Canada’s New Drone Rules Aren’t Flyer-Friendly
If you thought the recreational drone rules were tough in the United States, be thankful you don't live in Canada.
Canada might have universal healthcare and the metric system, but recreational drone flyers in the United States won’t be envious of their neighbors to the north.
Canada’s new drone rules are more restrictive than in the U.S.
The new rules, which are listed below, apply to non-commercial operators who are flying drones that weigh between 250 grams (about half a pound) and 35 kilograms (77 pounds). And if anyone is caught breaking the rules, they can face fines up to $3,000 Canadian (or $2,248 US). Fines in the US for violating drone rules are capped at $1,414.
According to Canada’s new rules recreational drone operators can’t fly:
- Higher than 90 meters (300 ft.) above the ground
- More than 500 meters (1,640 ft.) away from the operator
- Within 75 meters (246 ft.) of buildings, vehicles, vessels, animals, people or crowds
- At night or in the clouds
- Within 9 km (5.6 miles) from the center of an airport or other facility where aircraft takeoff
- If your drone doesn’t have your name, address and telephone number labeled on the aircraft
- If you’ll be interfering with first responders or police
The first four rules above are really where Canada is being stricter than the US, which to compare:
- Allows you to fly up to 400 feet high
- Allows you to fly at night
- Doesn’t specify a restriction for how far away a drone is allowed to fly from its operator, as long as its stays within the visual line of sight
- Doesn’t set a distance for flying near buildings
Members of the drone industry say they didn’t see this coming, and recreational drone flyers in Canada certainly aren’t happy with the new rules.

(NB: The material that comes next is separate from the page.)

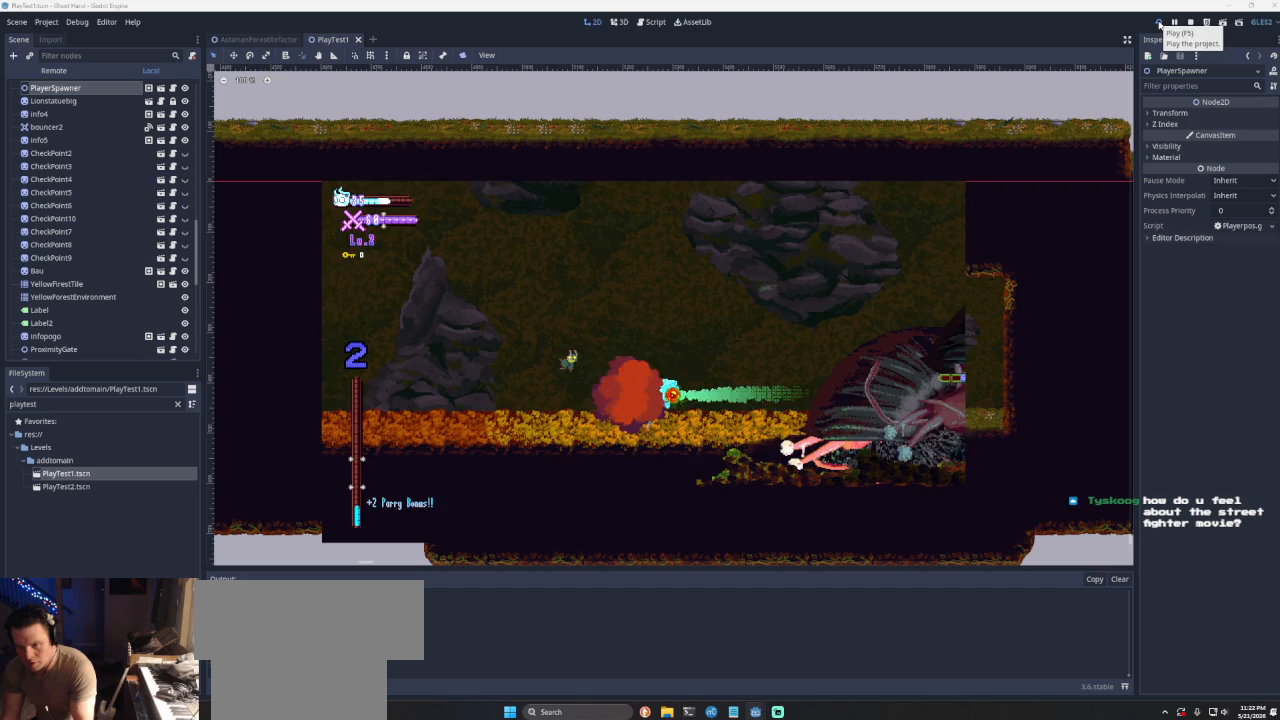
{"buttons": [], "left_stick": "right", "right_stick": "center", "events": [[67, "R2", "up"], [433, "left_stick", "right"]]}
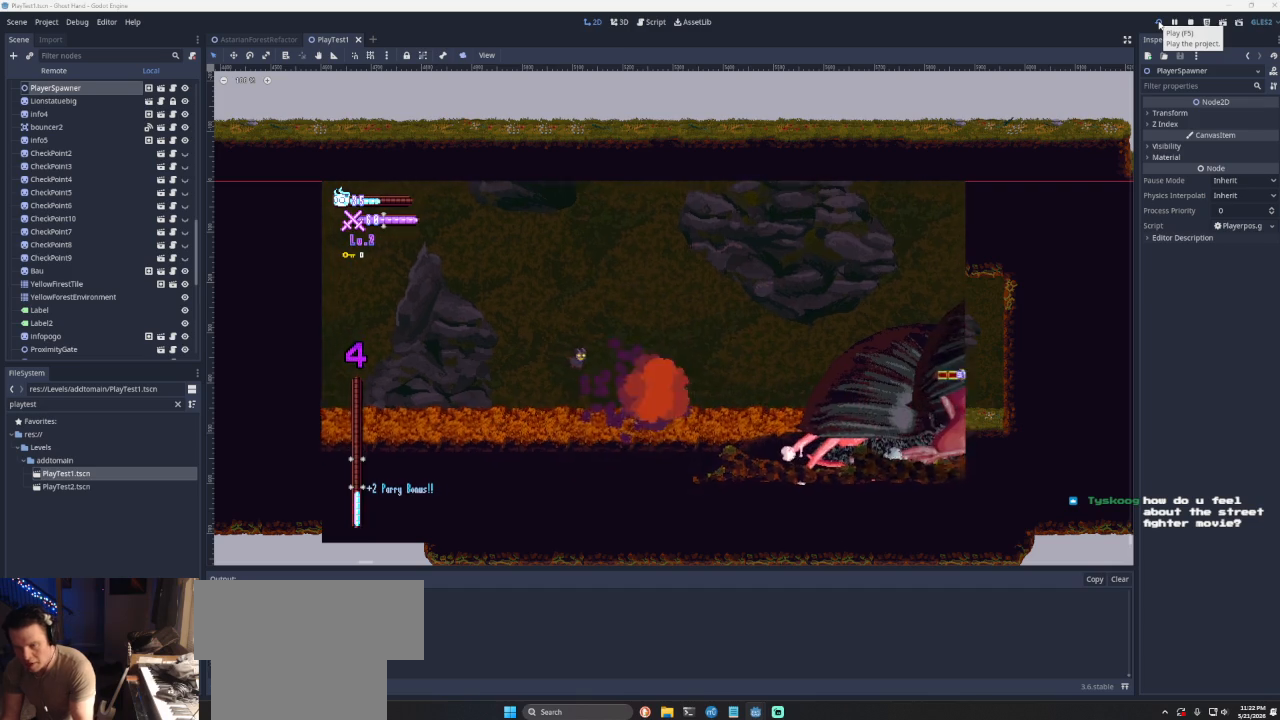
{"buttons": [], "left_stick": "right", "right_stick": "center", "events": [[133, "left_stick", "center"], [167, "CROSS", "down"], [200, "left_stick", "up-left"], [300, "CROSS", "up"], [400, "left_stick", "center"], [500, "left_stick", "right"]]}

Kristian Binder is just one example, of course, but he lives in the northern Canadian town of Inuvik, all of which is within 5.6 miles of an airport. He tells the CBC that “basically, if I’m following the rules, I won’t be able to fly in Inuvik anymore.” Binder continues, “I’ll just be able to do landscape photography out of town away from people, away from buildings.”
Canadian journalist John Bowman took to Twitter to also point out how limiting these rules will be:
The Ottawa Airport Authority called the new rules, “a necessary and welcome move,” in a statement, citing the increasing number of reported drone incidents at Canadian airports.